Approaching one of the more anticipated sophomore years in recent UW basketball history, Dekker was expected to be the alpha dog capable of single-handedly carrying the team to victory. Dekker has demonstrated a willingness to take the big shot and clearly wants the pressure of being the go-to guy. After St. John’s cut Wisconsin's lead to four points in the second half, Dekker hit a three-pointer to end the Red Storm rally and re-assert control of the game for Wisconsin. Against Florida, he nailed back-to-back 3-pointers in the first half to get the Badgers back from an early deficit.

Despite those big moments, Dekker has not quite arrived as a big-time playmaker. To begin with, Dekker will need to finish better around the rim. He has left a handful of easy points on the table after missing layups. Dekker has an incredible scoring knack, so over the season I expect more of those shots to fall. Most importantly, though, Dekker must improve his free throw shooting. He is one of the best players on the team at drawing fouls and too sound of a shooter to be just over 50 percent (7-of-13) from the foul line. If Dekker can improve on those two aspects, there is no question he will be one of the better players in the conference.
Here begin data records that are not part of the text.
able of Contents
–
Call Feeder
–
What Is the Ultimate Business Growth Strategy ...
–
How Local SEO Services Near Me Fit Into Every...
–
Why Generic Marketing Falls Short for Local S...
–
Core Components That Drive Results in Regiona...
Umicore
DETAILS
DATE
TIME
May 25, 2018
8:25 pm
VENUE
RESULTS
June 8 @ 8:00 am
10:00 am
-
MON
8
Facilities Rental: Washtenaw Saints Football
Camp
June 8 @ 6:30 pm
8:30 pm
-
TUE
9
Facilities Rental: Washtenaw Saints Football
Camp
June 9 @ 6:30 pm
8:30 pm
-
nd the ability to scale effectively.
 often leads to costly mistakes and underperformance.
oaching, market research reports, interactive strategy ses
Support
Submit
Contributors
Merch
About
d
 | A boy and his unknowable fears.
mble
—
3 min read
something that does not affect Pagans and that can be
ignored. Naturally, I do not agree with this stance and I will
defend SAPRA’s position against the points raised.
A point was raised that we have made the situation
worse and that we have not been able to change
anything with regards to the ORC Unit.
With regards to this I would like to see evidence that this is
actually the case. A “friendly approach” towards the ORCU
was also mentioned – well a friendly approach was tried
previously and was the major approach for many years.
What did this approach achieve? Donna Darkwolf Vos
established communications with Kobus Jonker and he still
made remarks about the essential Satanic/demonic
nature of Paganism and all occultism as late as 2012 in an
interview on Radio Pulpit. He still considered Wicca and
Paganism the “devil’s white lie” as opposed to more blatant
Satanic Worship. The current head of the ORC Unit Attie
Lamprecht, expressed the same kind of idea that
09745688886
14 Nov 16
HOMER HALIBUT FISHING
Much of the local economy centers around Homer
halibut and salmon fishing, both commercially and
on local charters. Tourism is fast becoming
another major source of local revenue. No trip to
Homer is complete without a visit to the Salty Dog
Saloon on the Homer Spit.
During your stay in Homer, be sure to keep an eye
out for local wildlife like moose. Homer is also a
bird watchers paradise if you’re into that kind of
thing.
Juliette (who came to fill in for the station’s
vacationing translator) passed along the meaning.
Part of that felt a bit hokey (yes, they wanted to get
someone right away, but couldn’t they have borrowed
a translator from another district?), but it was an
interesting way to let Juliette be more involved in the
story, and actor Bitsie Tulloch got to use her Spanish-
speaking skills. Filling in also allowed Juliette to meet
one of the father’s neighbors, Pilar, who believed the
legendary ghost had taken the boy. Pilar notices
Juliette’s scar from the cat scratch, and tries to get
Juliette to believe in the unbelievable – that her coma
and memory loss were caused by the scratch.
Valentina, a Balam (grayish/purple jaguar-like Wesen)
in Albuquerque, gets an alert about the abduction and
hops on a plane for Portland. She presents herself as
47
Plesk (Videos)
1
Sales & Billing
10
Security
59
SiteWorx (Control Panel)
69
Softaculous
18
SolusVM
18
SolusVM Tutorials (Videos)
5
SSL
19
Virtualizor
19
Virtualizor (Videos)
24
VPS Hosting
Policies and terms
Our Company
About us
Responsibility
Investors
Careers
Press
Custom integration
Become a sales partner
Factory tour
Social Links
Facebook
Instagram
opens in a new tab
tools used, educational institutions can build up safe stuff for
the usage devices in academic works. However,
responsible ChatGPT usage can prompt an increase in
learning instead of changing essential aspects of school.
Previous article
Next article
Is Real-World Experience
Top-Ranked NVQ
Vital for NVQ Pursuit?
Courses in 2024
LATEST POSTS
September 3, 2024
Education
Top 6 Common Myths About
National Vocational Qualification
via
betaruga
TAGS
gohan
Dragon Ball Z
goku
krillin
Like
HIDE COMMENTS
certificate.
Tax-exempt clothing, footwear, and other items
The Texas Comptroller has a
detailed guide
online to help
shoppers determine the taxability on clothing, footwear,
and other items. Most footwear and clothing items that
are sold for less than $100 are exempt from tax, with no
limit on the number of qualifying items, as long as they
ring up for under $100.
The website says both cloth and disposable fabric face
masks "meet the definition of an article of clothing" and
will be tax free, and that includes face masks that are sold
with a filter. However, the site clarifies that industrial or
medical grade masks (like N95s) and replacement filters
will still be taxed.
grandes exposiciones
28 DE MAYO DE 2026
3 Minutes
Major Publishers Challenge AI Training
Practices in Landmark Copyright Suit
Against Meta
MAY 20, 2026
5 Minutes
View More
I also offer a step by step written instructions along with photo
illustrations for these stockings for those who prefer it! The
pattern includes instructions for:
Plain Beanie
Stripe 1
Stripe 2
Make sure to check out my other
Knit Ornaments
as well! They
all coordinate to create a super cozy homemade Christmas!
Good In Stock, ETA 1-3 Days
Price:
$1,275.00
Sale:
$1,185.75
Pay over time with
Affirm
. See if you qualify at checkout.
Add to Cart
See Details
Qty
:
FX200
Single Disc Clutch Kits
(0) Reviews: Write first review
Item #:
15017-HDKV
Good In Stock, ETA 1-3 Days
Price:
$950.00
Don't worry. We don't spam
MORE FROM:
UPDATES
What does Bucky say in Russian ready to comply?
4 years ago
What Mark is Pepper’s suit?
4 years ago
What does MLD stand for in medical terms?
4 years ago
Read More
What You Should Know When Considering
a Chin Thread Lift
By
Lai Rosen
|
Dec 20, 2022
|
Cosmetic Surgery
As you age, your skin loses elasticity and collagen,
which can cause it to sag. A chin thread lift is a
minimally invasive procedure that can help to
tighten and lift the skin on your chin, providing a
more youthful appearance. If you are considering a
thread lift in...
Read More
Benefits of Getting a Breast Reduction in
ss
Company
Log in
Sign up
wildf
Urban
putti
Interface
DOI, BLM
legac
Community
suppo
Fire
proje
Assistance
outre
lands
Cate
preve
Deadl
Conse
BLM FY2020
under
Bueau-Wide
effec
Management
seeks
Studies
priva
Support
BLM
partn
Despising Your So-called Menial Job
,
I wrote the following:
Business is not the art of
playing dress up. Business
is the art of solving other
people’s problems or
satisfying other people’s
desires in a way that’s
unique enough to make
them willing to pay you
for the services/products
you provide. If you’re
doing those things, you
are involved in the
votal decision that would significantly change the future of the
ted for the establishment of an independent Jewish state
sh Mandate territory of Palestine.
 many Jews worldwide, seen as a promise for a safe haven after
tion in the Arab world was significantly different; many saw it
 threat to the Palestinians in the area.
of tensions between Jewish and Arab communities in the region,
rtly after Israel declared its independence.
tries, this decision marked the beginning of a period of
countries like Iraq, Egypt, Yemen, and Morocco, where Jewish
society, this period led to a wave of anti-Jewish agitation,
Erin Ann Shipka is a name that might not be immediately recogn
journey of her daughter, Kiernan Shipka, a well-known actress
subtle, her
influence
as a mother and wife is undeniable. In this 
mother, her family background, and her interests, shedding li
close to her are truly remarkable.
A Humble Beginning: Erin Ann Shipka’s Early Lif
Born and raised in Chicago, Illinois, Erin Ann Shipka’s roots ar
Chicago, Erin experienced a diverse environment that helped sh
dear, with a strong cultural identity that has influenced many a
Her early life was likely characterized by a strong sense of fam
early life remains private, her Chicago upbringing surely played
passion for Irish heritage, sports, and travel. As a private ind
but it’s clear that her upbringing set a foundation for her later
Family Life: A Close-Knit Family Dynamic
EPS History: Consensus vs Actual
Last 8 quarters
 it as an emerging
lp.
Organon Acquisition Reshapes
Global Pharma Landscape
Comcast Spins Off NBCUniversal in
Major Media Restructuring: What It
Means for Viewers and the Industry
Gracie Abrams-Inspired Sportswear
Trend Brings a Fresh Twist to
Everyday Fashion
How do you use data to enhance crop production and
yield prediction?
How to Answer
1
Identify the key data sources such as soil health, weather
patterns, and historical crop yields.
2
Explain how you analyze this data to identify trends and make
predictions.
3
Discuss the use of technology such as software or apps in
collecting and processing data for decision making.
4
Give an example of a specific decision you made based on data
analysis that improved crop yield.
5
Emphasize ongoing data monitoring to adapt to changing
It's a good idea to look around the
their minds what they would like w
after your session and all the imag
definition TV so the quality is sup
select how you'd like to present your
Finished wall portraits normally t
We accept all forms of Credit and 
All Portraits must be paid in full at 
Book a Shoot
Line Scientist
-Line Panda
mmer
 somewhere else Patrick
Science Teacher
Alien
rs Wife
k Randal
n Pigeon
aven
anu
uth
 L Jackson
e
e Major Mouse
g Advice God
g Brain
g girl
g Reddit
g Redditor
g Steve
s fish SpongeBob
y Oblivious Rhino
3. Where has all the depth gone?

So far this year, the Badgers have relied heavily on Traevon Jackson, Ben Brust, Gasser and Dekker to play a majority of minutes. Bo Ryan typically splits minutes fairly evenly among the top eight players, with most in the 15-to-25-minute range and one or two players over 30. Yet Brust, Gasser and Dekker are all averaging over 30 minutes a game and Jackson would be over 30 as well had he not been limited by foul trouble against Green Bay.

With Gasser only a year removed from major knee surgery and still taking days off from practice to avoid overuse, the Badgers will need more contributions from reserve players to keep their legs fresh. Against Florida, Wisconsin scored just 12 points in the game’s final 12 minutes, shot just 2-of-11 from the field with five turnovers and looked exhausted. George Marshall, Bronson Koenig, Nigel Hayes and Dukan need to demonstrate they can be counted on to play longer stretches.

4. Freshmen have emerged

Hayes and Koenig have taken advantage of playing time early to show they belong and should earn themselves more playing time. Hayes has taken advantage limited frontcourt depth to establish himself as the first player off the bench and one of the Badgers' few post options on offense. Hayes still needs to work on defense and not picking up cheap fouls, but so far he has been the most impressive freshman in this year’s class.

Koenig, meanwhile, is probably the team’s best ball handler and stepped in for an injured Marshall against Green Bay to contribute an efficient seven points and two assists in 23 minutes. He is most effective in the pick-and-roll and does a nice job of delivering the ball in a good position for teammates to score. Both Hayes and Koenig look comfortable on the court in big moments and will only get better as the season progresses.